The Attention Mechanism
The
encoder–decoder
model had one fatal pinch point: the whole input was crushed into a single frozen
context vector c = h_n. Attention removes it with one
idea so good it reorganised the entire field. Instead of one summary, keep all the
encoder states h_1, \dots, h_n around, and let the decoder, at
each output step, build a fresh context by taking a weighted
average of them — putting most of the weight on the input positions that matter right
now. The decoder learns to look back, and where it looks is interpretable.
Attention, line by line
Fix a decoder step t with current decoder state
s_t. We build its context c_t in three
moves: score, normalise, average.
Step 1 — score each encoder state. Ask how relevant input position
i is to what we're writing now, with an alignment score (the additive,
Bahdanau form — a tiny neural net that compares s_t with each
h_i):
e_{t i} = v^{\top}\tanh\!\left(W_s\, s_t + W_h\, h_i\right).
A larger e_{t i} means “position i is more
relevant to output t”. These raw scores can be any real numbers.
Step 2 — normalise into weights with softmax. Turn the
n scores into a probability distribution over input positions using the
softmax:
\alpha_{t i} = \frac{e^{\,e_{t i}}}{\sum_{j=1}^{n} e^{\,e_{t j}}},\qquad \alpha_{t i} \ge 0,\quad \sum_{i=1}^{n}\alpha_{t i} = 1.
The weights \alpha_{t i} are non-negative and sum to
1 — a clean “how much of my attention goes to each input token”
budget, spent across the input.
Step 3 — average the encoder states. The context for this step is the
weighted sum of the encoder states under those weights:
c_t = \sum_{i=1}^{n}\alpha_{t i}\, h_i.
This is a content-based weighted average: where the weight concentrates, that
encoder state dominates c_t. Because
\sum_i \alpha_{t i} = 1, the context is a genuine convex combination of
the inputs — it lives in their hull, never larger than the states it averages.

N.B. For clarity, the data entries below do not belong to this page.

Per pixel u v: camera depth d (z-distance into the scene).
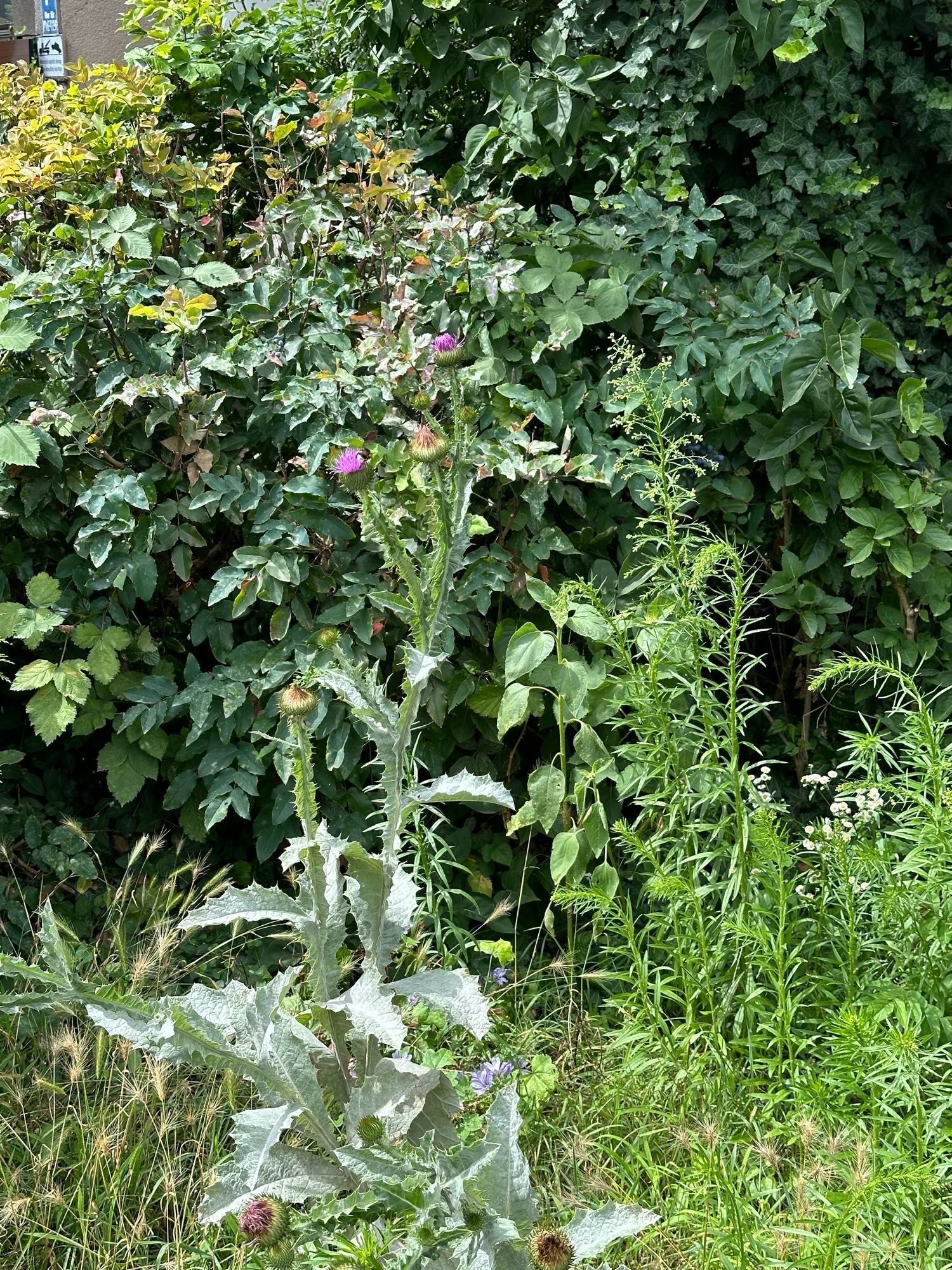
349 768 3.30
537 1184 2.68
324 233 3.64
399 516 3.33
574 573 3.67
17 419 3.43
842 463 3.76
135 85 3.78
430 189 4.04
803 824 3.84
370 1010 2.01
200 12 4.18
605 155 4.05
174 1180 2.63
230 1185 1.90
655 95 4.05
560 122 3.89
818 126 4.13
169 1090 2.88
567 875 3.21
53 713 3.29
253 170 4.22
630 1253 2.46
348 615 3.33
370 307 3.74
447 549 2.18
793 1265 2.22
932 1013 2.67
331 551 3.42
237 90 4.16
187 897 3.21
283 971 3.33
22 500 3.46
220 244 3.79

Step 4 — decode with this fresh context. Feed c_t
(alongside s_t) into the decoder's output, then advance to step
t+1 — where a new s_{t+1} produces
new scores, new weights, and a new context. Each output token gets its own custom-built view of
the input.
Two consequences fall out for free
The bottleneck is gone. The decoder no longer depends on a single
c; at every step it has direct access to all
n encoder states, and the path from any input token to any output token
is now length one. A long sentence is no harder to reach into than a short one — there is nothing
to compress.
The weights are an alignment. The matrix
\alpha_{t i} says, for each output token, which input tokens it drew
from. Plotted as a heatmap it reveals a soft word-to-word alignment — for translation it lights up
roughly along the diagonal, bending where word order differs between languages. Attention isn't
just accurate; it tells you where the model looked.

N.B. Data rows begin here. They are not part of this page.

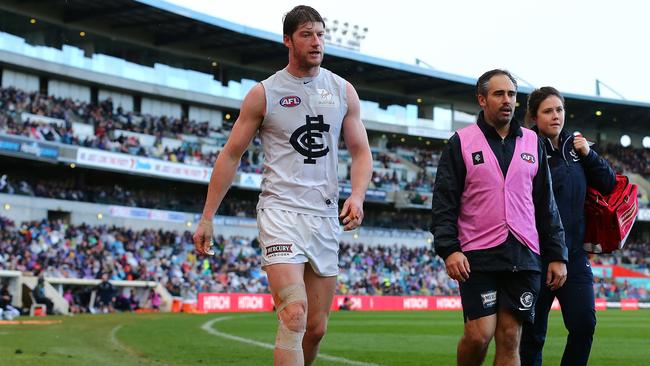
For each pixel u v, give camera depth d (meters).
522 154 5.54
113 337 14.21
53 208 40.06
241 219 48.25
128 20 46.50
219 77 53.31
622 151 68.06
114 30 47.44
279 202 4.98
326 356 10.99
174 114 50.62
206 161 47.41
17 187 38.97
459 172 5.52
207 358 10.22
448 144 5.62
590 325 6.14
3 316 23.23
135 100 49.06
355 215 4.96
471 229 5.48
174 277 38.09
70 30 46.19
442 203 5.49
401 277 50.62
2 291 25.19
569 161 6.34
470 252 5.44
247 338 14.62
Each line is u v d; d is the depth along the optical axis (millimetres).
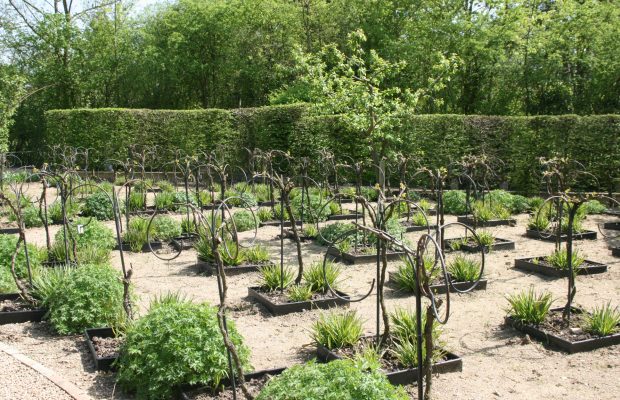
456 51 23531
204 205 13984
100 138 22188
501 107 24547
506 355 5609
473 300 7410
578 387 4918
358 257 9297
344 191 15969
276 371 4898
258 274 8570
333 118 18938
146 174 21219
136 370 4602
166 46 30375
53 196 16484
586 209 13805
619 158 15867
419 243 3967
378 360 5035
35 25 31406
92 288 6074
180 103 31719
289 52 28922
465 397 4695
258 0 28656
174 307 4863
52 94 30016
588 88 22781
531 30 23344
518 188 17234
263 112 20281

At each decoder step t, attention builds a custom context from all the
encoder states:
-
Scores → softmax weights → \sum_i \alpha_i h_i.
Score each h_i against s_t to get
e_{t i}, normalise
\alpha_t = \operatorname{softmax}(e_t) (so
\alpha_{t i} \ge 0 and \sum_i \alpha_{t i} = 1),
then take the weighted average c_t = \sum_i \alpha_{t i} h_i.
-
No bottleneck. Every output step sees all n
encoder states directly — no single fixed vector, so long inputs stop degrading.
-
Interpretable alignment. The weights \alpha_{t i}
form a soft alignment between output and input tokens, readable as a heatmap.
Watch the attention move
The curve shows the attention weights \alpha_{t i} spread across six
input tokens for one output step. Drag the slider to change the output step
t: the peak of attention slides along the input, and — because the
weights are a softmax — they always re-normalise to sum to 1, however
the peak moves. That sliding bump is the model choosing which input tokens to read as it writes
each output token.
Look again at Steps 1–3: score the decoder state against every encoder state, softmax the
scores, take the weighted sum. Rename the pieces and you have the Transformer's
query–key–value attention. The thing doing the looking,
s_t, is a query q; each
encoder state plays both a key k_i (what it's scored
against) and a value v_i (what gets averaged). The
score becomes a dot product, scaled,
\alpha_i = \operatorname{softmax}\!\left(\frac{q\cdot k_i}{\sqrt{d}}\right),\qquad c = \sum_i \alpha_i\, v_i.
Same three moves — score, softmax, weighted sum. The leap is
self-attention: let the sequence attend to itself (queries, keys and
values all from the same tokens), drop the recurrence entirely, and you can process every position
in parallel. That is the
self-attention
at the heart of the Transformer — the architecture this humble weighted average grew into.